Obv: Laureate bust right.

Rev: Nero riding horse right, holding spear, DECVRSIO in exergue; S C across fields.

Legio X Gemina ("10th Twin(s) Legion" in English), was a Roman legion, which was active during the late Roman Republic and later the Roman Empire as part of the Imperial Roman army. It was one of the four legions used by Julius Caesar in 58 BC, during the Roman invasion of Gaul. After being briefly disbanded, the legion was reconstituted by Augustus (also known as Octavian) and fought on the side of the Second Triumvirate during the Liberators' Civil War and later on the side of Augustus during the War of Actium which ended the Crisis of the Roman Republic. The legion remained active for centuries, with surviving records of its continued existence in Vienna as late as the 5th century AD. The legion's symbol was a bull. Early on in its history, the legion was called X Equestris (mounted), because Caesar once used the legionaries as cavalry.

DATA FOR REVIEW =>

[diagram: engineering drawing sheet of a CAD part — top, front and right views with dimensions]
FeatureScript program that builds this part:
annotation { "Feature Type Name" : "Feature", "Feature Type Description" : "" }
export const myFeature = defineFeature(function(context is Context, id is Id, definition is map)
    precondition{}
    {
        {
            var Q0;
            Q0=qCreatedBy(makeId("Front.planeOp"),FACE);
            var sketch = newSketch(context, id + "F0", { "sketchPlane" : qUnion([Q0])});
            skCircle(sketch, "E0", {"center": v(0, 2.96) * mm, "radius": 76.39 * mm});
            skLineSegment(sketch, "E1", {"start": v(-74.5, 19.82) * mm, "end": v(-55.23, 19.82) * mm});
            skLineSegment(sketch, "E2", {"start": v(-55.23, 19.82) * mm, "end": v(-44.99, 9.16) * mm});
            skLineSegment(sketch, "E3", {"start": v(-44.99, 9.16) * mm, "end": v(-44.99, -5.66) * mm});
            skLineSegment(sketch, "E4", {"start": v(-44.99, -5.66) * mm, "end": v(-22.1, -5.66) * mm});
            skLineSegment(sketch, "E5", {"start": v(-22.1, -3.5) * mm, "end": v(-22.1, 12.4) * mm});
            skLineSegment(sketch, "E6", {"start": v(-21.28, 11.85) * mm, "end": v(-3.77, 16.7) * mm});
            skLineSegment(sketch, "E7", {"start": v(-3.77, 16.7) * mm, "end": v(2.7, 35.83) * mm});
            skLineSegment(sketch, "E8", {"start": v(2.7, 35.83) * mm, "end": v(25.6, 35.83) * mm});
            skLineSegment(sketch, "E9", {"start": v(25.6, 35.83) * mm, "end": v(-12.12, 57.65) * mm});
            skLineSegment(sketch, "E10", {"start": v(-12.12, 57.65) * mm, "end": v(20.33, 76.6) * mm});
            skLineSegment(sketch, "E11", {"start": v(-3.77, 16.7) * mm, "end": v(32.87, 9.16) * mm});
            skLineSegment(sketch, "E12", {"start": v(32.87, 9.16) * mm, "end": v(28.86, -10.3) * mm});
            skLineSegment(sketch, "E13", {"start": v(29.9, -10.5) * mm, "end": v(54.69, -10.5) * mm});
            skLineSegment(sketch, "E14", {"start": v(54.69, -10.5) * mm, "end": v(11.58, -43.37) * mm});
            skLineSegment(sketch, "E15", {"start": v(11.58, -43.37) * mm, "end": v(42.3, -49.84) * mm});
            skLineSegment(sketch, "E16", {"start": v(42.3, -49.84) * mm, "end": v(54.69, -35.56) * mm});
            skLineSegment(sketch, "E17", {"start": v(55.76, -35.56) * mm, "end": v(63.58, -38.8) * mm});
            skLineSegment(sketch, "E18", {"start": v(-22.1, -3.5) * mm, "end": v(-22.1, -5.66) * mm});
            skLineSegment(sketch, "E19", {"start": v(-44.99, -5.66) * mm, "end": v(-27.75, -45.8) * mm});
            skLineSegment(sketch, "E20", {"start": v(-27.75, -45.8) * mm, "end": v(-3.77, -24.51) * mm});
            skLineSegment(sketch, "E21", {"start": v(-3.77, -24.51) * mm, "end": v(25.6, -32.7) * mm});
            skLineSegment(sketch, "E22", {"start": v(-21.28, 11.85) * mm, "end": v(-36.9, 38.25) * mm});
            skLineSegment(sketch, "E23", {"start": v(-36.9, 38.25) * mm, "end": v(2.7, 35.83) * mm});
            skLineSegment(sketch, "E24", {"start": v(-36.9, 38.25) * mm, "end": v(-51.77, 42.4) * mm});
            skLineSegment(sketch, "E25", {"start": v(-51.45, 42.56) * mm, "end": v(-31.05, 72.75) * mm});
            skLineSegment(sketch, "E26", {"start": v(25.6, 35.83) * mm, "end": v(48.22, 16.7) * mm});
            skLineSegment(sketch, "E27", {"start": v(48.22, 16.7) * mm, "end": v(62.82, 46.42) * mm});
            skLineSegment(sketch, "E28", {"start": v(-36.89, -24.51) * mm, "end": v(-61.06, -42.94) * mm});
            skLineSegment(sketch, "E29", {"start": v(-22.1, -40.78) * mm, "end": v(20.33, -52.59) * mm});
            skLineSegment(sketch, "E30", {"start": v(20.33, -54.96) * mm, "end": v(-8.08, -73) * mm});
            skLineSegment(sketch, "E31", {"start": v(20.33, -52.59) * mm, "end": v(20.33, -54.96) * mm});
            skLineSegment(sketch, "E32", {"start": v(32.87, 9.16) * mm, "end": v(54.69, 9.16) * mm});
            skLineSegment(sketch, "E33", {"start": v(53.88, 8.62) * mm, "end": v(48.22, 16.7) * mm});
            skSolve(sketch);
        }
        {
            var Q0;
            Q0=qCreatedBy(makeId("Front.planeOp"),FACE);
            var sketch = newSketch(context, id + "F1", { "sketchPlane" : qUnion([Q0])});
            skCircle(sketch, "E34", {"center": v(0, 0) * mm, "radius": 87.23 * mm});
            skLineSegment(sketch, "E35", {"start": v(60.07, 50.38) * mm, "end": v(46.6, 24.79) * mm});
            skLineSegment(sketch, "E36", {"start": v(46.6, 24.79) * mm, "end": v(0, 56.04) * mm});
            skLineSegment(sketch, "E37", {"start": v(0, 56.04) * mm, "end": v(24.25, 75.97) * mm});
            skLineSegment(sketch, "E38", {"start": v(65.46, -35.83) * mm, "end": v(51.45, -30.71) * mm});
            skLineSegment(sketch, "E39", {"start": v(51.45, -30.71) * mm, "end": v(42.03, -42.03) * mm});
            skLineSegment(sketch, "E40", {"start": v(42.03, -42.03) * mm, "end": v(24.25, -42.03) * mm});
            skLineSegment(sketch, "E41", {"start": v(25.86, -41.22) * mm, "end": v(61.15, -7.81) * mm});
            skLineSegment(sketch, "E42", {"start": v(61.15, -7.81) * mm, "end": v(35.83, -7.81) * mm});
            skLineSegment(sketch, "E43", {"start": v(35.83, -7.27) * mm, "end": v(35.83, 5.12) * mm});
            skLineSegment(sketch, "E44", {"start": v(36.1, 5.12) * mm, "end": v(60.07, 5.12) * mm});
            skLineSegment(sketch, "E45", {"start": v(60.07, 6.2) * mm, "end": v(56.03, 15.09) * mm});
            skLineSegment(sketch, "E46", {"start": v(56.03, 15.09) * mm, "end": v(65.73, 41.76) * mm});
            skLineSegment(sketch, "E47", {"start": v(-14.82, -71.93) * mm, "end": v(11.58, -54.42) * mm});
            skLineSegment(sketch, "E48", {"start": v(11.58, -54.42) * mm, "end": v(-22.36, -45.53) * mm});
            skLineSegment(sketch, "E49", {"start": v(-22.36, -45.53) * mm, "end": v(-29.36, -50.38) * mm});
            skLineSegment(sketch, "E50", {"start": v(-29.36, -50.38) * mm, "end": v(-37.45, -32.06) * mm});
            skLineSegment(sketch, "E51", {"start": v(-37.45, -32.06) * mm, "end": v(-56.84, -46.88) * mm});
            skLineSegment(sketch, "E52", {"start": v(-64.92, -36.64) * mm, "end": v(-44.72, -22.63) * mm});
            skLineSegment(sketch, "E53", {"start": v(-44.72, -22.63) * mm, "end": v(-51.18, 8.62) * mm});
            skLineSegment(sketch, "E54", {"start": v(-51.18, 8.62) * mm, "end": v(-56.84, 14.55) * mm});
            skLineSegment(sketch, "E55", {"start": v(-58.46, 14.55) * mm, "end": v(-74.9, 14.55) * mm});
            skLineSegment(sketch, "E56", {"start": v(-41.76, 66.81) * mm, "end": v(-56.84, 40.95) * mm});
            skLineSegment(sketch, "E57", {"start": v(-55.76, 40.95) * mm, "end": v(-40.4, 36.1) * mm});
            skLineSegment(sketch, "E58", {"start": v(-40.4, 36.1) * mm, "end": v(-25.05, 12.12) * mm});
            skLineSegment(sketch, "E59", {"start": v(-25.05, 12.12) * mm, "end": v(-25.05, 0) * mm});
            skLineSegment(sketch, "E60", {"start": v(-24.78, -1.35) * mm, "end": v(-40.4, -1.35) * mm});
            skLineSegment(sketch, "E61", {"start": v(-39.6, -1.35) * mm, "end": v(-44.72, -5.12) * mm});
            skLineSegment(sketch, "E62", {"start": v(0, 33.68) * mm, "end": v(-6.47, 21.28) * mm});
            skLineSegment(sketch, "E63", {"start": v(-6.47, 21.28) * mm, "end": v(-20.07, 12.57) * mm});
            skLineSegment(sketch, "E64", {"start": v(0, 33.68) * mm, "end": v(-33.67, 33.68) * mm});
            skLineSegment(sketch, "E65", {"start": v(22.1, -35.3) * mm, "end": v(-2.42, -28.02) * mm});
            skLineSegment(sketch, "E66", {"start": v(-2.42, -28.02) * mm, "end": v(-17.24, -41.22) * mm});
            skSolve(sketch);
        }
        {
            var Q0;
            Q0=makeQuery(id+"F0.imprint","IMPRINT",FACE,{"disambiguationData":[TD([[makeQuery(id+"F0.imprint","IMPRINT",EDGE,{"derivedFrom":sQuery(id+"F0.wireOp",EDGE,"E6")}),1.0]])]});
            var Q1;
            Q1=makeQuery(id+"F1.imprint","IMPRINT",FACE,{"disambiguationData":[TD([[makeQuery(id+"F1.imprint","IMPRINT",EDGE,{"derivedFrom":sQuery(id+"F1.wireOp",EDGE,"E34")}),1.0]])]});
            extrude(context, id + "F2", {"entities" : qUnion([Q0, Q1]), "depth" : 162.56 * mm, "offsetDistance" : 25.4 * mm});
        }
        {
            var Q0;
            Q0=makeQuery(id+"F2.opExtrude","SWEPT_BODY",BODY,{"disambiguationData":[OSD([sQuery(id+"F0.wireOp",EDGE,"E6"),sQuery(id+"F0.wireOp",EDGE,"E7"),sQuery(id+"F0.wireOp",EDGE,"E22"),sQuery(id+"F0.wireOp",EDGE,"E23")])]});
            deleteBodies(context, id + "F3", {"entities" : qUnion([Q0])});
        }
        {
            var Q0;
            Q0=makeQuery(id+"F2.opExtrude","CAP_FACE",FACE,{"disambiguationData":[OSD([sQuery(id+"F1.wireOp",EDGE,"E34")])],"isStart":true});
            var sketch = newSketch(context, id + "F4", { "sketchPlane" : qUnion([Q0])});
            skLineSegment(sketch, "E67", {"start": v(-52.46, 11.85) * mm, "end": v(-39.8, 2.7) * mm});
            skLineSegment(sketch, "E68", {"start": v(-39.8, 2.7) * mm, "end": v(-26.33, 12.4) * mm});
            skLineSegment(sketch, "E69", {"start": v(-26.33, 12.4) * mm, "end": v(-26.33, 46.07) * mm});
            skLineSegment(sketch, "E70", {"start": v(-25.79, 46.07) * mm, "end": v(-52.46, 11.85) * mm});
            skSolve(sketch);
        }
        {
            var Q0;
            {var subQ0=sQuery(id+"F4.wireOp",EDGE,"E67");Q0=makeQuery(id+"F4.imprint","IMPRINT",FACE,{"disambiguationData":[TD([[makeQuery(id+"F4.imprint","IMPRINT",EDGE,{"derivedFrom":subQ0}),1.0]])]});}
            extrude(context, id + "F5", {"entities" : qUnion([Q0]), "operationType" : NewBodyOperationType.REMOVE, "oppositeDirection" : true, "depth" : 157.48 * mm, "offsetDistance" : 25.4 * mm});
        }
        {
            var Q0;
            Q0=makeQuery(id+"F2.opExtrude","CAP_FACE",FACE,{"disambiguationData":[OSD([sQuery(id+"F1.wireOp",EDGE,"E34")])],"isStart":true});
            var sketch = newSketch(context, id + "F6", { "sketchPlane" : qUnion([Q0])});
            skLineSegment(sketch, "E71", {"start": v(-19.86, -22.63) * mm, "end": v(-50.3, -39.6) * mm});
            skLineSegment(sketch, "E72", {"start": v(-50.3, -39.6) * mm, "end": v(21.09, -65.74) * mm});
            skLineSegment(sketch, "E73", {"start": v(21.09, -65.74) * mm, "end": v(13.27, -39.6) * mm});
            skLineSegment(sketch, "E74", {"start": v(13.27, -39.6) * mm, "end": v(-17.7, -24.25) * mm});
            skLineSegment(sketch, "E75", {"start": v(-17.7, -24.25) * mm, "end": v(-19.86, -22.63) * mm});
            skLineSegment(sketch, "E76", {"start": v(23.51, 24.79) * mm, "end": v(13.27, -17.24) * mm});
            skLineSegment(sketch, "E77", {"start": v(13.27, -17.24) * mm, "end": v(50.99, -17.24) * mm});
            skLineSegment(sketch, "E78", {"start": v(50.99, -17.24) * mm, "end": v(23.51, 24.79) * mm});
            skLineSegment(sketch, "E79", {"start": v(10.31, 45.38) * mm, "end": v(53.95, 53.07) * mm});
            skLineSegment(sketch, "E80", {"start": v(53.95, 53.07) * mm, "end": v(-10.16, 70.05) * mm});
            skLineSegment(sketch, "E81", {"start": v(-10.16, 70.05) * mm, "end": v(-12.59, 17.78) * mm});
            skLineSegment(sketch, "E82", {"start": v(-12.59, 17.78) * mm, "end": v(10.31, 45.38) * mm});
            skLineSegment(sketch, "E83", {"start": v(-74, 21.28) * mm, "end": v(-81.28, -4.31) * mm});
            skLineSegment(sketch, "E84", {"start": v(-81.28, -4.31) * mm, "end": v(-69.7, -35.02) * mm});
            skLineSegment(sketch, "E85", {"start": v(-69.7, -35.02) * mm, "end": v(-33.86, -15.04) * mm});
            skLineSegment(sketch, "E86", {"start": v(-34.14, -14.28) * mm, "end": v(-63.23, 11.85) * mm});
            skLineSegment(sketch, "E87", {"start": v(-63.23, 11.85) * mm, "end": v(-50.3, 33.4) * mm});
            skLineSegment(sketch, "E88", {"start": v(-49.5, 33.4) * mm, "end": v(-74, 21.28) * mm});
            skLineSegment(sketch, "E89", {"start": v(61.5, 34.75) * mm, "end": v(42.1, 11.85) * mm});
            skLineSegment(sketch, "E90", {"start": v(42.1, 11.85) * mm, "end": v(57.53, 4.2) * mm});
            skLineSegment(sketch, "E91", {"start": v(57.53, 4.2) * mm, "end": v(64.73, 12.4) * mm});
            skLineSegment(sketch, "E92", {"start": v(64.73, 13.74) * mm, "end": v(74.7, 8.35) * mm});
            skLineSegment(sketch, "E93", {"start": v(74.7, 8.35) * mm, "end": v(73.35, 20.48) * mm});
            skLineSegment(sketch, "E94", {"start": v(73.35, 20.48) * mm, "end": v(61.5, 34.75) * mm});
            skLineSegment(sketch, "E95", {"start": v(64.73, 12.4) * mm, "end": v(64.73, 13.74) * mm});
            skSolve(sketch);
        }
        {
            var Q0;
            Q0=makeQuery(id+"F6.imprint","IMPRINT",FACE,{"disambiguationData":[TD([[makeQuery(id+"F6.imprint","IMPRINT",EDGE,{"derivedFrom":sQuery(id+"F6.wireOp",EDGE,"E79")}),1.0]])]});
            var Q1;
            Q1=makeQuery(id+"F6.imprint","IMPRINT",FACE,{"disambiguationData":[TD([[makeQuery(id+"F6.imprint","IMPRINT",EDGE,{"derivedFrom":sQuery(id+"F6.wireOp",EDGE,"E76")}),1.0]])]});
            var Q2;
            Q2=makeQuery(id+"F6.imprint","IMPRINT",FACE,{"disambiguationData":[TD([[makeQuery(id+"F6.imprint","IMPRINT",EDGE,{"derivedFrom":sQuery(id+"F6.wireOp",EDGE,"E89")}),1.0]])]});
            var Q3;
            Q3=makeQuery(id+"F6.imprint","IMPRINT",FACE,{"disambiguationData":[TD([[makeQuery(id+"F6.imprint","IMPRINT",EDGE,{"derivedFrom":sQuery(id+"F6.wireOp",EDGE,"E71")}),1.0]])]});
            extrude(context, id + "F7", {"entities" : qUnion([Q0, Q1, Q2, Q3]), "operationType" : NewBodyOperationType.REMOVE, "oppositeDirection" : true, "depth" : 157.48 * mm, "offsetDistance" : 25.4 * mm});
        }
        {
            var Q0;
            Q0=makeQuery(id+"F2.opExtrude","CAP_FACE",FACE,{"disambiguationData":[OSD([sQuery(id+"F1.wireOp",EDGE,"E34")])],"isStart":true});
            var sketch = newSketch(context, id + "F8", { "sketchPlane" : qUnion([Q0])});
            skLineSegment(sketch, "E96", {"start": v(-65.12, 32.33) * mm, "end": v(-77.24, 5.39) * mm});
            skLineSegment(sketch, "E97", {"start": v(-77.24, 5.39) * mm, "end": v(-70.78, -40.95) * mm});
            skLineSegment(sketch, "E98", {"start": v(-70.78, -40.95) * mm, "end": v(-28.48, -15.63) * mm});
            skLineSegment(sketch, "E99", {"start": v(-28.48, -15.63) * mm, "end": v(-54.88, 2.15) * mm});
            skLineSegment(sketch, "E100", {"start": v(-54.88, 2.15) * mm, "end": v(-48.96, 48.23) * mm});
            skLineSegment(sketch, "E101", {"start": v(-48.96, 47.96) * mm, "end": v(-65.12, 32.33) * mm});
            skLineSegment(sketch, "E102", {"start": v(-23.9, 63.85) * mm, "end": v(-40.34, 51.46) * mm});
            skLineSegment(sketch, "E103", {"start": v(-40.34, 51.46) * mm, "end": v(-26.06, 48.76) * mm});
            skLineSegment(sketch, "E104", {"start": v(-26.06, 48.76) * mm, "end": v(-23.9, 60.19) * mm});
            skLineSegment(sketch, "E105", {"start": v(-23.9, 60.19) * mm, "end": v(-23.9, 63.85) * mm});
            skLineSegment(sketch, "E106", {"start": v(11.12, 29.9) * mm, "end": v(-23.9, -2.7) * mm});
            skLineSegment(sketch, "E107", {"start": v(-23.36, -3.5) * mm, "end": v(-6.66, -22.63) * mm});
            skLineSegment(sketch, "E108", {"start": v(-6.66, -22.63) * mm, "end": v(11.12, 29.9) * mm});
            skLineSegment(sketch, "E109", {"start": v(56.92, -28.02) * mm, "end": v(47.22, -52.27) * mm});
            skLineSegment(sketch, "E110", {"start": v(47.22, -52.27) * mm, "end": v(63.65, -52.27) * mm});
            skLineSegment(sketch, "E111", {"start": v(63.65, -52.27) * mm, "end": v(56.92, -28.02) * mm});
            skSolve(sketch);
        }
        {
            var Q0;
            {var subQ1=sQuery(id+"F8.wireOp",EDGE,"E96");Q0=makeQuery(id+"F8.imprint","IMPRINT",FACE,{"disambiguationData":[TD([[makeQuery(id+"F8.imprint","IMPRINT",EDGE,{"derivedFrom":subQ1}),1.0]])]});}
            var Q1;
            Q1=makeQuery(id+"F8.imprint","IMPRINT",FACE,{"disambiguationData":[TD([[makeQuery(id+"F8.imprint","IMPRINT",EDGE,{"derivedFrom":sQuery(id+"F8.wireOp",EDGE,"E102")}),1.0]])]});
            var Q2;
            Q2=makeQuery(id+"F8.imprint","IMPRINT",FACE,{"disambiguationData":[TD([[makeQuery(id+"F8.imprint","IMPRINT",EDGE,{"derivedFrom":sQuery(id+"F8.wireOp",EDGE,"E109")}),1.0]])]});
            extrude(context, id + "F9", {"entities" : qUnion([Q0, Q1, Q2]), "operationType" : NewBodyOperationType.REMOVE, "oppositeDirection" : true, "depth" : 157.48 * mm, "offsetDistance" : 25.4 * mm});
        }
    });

EXERCISE REQUIREMENTS =>
1. Answer these questions from the passage on Legio X Gemina:
(a) What word appears in exergue on the reverse of the coin?
(b) In what year did Julius Caesar use the legion during the Roman invasion of Gaul?
(c) What animal was the legion's symbol?
2. Rewrite everything from "Legio X Gemina" down to "legionaries as cavalry." in the passage on Legio X Gemina, replacing "bull" with "boar".
None of the entries are needed here.

SOLUTIONS BELOW =>
1.
(a) DECVRSIO
(b) 58 BC
(c) A bull

2.
Legio X Gemina ("10th Twin(s) Legion" in English), was a Roman legion, which was active during the late Roman Republic and later the Roman Empire as part of the Imperial Roman army. It was one of the four legions used by Julius Caesar in 58 BC, during the Roman invasion of Gaul. After being briefly disbanded, the legion was reconstituted by Augustus (also known as Octavian) and fought on the side of the Second Triumvirate during the Liberators' Civil War and later on the side of Augustus during the War of Actium which ended the Crisis of the Roman Republic. The legion remained active for centuries, with surviving records of its continued existence in Vienna as late as the 5th century AD. The legion's symbol was a boar. Early on in its history, the legion was called X Equestris (mounted), because Caesar once used the legionaries as cavalry.